Alarm over betting ads (15 June 2024)

A Curtin resident is urging the AFL to ensure underage users of its official app are shielded from ads for online sports gambling.

And he has the support of Curtin MP Kate Chaney, a vocal critic of online gambling who is campaigning to see ads for it banned everywhere, including in sport.

Commerce teacher Ian Ross said he was horrified when he got the official AFL app two years ago to see ads on it for the SportsBet gambling website. One click on an ad took him straight to SportsBet, which is an official AFL sponsor.

"I've always been big on sport but I've always been very anti-gambling," he said. He tried changing his settings on the AFL app to pretend he was under age (he is 63), expecting the SportsBet ads to disappear because under-18s are not permitted to gamble under Australian law.

But still the ads kept coming. Ian said he reported the matter to the AFL then, and many times since. An email from AFL legal counsel Alex Musgrove sent to Ian on March 24 last year said that while AFL partners had rights to advertise on the AFL app, the tech team had reviewed future "marketing integrations" to ensure some content would be blocked to under-18s for the coming men's season.

But Ian said the gambling ads continued when he used the AFL app.

This week he said he worried for young people already sinking under cost-of-living pressures and HECS debt, without adding thousands of dollars worth of gambling losses to the pile.

"It's pretty hard for young kids to get in the real estate market," he said. "It's hard enough for these young kids to save up a deposit. "I personally know of a teenage boy who lost over $25,000 to various sports betting companies over a 12-month period."

On June 3 Ms Chaney told federal parliament: "A year ago, a parliamentary committee unanimously recommended a ban on all ads for online gambling, as we did with tobacco decades ago.

"But gambling can be a hard habit to kick, whether you are a punter with an addiction who sees ads everywhere you look, or a major sporting code that sees gambling revenue everywhere you look.

"Problem gambling can lead to mental health issues, family breakdown and family violence." Ms Chaney said the AFL made a lot of money from online gambling, including a cut every time someone bet on a game, direct sponsorship, and an inflated broadcast deal based on potential gambling ad revenue.
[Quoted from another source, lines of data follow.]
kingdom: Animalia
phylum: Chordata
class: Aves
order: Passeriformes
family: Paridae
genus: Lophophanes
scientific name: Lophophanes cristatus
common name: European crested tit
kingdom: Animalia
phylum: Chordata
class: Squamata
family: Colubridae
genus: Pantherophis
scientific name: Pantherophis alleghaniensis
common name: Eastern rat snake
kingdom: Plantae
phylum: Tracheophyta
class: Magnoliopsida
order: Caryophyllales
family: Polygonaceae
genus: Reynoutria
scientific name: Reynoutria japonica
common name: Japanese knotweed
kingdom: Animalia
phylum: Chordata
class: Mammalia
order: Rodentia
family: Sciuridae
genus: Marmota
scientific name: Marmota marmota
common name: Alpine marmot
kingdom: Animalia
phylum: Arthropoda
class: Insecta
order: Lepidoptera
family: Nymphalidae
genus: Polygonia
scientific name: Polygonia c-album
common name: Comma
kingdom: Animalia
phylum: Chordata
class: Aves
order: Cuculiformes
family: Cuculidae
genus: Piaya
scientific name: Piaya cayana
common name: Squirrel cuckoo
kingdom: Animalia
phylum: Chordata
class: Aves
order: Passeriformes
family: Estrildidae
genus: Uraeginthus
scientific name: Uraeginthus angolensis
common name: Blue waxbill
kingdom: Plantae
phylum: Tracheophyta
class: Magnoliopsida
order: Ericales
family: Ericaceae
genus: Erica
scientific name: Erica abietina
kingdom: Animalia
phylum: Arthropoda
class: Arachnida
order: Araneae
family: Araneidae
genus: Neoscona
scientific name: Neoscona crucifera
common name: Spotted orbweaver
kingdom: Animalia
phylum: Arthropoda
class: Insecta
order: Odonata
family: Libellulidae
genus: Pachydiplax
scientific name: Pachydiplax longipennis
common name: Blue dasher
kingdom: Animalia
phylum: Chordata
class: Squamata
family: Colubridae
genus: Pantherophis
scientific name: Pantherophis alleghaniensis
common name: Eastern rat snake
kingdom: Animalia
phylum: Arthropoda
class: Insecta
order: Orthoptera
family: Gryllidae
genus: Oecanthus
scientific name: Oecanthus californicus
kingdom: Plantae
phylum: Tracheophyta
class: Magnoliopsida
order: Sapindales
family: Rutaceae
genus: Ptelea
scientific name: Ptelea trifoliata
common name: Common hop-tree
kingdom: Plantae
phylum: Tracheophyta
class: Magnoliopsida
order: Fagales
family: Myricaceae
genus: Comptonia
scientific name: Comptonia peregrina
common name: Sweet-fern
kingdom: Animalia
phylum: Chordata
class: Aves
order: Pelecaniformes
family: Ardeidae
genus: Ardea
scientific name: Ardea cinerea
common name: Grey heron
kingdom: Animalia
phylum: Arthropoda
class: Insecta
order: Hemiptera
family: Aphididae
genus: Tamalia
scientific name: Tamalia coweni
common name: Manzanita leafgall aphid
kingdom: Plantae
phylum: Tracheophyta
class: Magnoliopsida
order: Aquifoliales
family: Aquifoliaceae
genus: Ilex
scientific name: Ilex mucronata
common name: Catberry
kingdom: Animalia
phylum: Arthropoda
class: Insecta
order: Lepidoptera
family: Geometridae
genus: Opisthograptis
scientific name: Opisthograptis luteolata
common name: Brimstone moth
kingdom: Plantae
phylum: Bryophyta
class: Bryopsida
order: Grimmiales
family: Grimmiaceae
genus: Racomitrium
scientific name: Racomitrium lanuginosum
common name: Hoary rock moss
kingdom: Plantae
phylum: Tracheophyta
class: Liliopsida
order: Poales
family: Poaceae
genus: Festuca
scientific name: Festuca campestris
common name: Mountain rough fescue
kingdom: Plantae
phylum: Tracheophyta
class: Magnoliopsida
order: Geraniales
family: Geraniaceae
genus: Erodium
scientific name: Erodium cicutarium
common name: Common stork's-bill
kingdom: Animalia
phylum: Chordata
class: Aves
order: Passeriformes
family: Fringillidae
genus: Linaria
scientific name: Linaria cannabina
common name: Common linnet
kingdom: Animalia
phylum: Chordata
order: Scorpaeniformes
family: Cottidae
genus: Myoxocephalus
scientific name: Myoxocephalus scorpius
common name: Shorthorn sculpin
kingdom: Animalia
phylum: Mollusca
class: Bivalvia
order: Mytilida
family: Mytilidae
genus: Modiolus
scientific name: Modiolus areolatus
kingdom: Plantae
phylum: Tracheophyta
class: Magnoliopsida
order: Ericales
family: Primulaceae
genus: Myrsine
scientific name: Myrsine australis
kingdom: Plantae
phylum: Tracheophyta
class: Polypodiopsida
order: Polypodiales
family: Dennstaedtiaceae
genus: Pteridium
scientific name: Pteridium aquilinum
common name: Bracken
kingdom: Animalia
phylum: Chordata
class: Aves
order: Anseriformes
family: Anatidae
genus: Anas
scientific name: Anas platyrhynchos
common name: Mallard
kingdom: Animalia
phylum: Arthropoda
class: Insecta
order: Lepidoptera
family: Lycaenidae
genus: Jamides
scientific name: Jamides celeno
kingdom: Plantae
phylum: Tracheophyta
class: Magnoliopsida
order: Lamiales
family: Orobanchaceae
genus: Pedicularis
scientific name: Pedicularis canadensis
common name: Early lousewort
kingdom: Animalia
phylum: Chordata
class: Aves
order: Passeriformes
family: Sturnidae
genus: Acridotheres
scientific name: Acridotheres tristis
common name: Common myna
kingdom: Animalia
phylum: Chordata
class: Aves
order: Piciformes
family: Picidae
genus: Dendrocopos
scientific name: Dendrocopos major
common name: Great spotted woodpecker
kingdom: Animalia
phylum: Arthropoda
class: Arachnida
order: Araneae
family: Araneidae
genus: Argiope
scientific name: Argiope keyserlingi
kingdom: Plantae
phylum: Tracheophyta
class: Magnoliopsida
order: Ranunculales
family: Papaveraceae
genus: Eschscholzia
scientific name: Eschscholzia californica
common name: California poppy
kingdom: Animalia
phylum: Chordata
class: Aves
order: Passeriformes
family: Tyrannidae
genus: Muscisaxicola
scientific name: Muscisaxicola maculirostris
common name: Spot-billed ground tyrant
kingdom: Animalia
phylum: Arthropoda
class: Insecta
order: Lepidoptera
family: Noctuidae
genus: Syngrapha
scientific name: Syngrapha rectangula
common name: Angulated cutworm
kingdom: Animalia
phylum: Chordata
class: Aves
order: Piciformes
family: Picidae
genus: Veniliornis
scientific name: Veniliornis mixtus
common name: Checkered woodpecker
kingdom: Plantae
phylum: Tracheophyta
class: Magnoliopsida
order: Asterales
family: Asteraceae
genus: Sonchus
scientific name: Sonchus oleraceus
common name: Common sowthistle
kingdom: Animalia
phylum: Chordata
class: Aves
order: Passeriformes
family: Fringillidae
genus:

The amount spent on gambling advertising had tripled in the past decade.

"Young people now see gambling as an integral part of watching sport," she said. "But it's not." In 2022 Ms Chaney told parliament Nielsen Media Research data showed a gambling ad was shown every two minutes on free-to-air TV in Australia.

"The gambling industry spent $287million on advertising in Australia in 2021, up from $90million in 2011," she said.

The AFL did not respond to a request for a comment.